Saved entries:

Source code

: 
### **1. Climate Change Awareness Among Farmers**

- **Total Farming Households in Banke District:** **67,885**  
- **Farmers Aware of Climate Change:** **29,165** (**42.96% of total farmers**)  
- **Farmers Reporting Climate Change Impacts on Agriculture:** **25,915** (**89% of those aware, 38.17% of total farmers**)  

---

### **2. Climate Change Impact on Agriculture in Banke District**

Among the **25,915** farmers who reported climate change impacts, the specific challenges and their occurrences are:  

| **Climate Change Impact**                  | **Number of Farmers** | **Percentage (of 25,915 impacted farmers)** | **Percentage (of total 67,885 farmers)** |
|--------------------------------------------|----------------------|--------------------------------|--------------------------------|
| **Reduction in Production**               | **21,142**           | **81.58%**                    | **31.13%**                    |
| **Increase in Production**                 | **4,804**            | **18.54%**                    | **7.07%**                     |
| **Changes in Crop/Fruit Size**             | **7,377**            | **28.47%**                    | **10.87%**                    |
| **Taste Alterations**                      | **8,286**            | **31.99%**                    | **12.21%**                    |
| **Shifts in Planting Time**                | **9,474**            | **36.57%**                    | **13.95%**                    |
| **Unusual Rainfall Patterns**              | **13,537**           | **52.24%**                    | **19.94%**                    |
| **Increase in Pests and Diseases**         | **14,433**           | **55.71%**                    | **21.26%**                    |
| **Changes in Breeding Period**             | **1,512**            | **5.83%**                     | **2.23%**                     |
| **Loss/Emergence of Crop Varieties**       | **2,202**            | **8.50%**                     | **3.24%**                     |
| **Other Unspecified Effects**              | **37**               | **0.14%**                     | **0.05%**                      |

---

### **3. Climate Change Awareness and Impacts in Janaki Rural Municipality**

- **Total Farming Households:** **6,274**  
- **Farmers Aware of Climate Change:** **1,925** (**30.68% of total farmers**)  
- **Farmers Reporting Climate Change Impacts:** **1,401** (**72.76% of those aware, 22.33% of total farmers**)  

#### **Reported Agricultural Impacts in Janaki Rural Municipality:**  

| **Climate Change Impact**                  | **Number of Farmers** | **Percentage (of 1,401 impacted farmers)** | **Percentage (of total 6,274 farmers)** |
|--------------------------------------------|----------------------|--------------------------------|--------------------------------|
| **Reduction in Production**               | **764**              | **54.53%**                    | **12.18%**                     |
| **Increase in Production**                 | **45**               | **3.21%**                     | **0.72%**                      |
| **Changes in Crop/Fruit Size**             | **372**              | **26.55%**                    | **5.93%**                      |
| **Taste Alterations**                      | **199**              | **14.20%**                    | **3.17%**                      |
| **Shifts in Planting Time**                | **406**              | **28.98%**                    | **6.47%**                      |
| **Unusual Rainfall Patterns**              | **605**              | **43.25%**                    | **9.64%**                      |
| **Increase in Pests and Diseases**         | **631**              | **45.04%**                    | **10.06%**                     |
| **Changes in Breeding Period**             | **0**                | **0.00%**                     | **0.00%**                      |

> **PROBLEM TO WORK ON**: Exact copies of all the entries above are to be printed.

> **WRITTEN ANSWER**:
Source code

: 
### **1. Climate Change Awareness Among Farmers**

- **Total Farming Households in Banke District:** **67,885**  
- **Farmers Aware of Climate Change:** **29,165** (**42.96% of total farmers**)  
- **Farmers Reporting Climate Change Impacts on Agriculture:** **25,915** (**89% of those aware, 38.17% of total farmers**)  

---

### **2. Climate Change Impact on Agriculture in Banke District**

Among the **25,915** farmers who reported climate change impacts, the specific challenges and their occurrences are:  

| **Climate Change Impact**                  | **Number of Farmers** | **Percentage (of 25,915 impacted farmers)** | **Percentage (of total 67,885 farmers)** |
|--------------------------------------------|----------------------|--------------------------------|--------------------------------|
| **Reduction in Production**               | **21,142**           | **81.58%**                    | **31.13%**                    |
| **Increase in Production**                 | **4,804**            | **18.54%**                    | **7.07%**                     |
| **Changes in Crop/Fruit Size**             | **7,377**            | **28.47%**                    | **10.87%**                    |
| **Taste Alterations**                      | **8,286**            | **31.99%**                    | **12.21%**                    |
| **Shifts in Planting Time**                | **9,474**            | **36.57%**                    | **13.95%**                    |
| **Unusual Rainfall Patterns**              | **13,537**           | **52.24%**                    | **19.94%**                    |
| **Increase in Pests and Diseases**         | **14,433**           | **55.71%**                    | **21.26%**                    |
| **Changes in Breeding Period**             | **1,512**            | **5.83%**                     | **2.23%**                     |
| **Loss/Emergence of Crop Varieties**       | **2,202**            | **8.50%**                     | **3.24%**                     |
| **Other Unspecified Effects**              | **37**               | **0.14%**                     | **0.05%**                      |

---

### **3. Climate Change Awareness and Impacts in Janaki Rural Municipality**

- **Total Farming Households:** **6,274**  
- **Farmers Aware of Climate Change:** **1,925** (**30.68% of total farmers**)  
- **Farmers Reporting Climate Change Impacts:** **1,401** (**72.76% of those aware, 22.33% of total farmers**)  

#### **Reported Agricultural Impacts in Janaki Rural Municipality:**  

| **Climate Change Impact**                  | **Number of Farmers** | **Percentage (of 1,401 impacted farmers)** | **Percentage (of total 6,274 farmers)** |
|--------------------------------------------|----------------------|--------------------------------|--------------------------------|
| **Reduction in Production**               | **764**              | **54.53%**                    | **12.18%**                     |
| **Increase in Production**                 | **45**               | **3.21%**                     | **0.72%**                      |
| **Changes in Crop/Fruit Size**             | **372**              | **26.55%**                    | **5.93%**                      |
| **Taste Alterations**                      | **199**              | **14.20%**                    | **3.17%**                      |
| **Shifts in Planting Time**                | **406**              | **28.98%**                    | **6.47%**                      |
| **Unusual Rainfall Patterns**              | **605**              | **43.25%**                    | **9.64%**                      |
| **Increase in Pests and Diseases**         | **631**              | **45.04%**                    | **10.06%**                     |
| **Changes in Breeding Period**             | **0**                | **0.00%**                     | **0.00%**                      |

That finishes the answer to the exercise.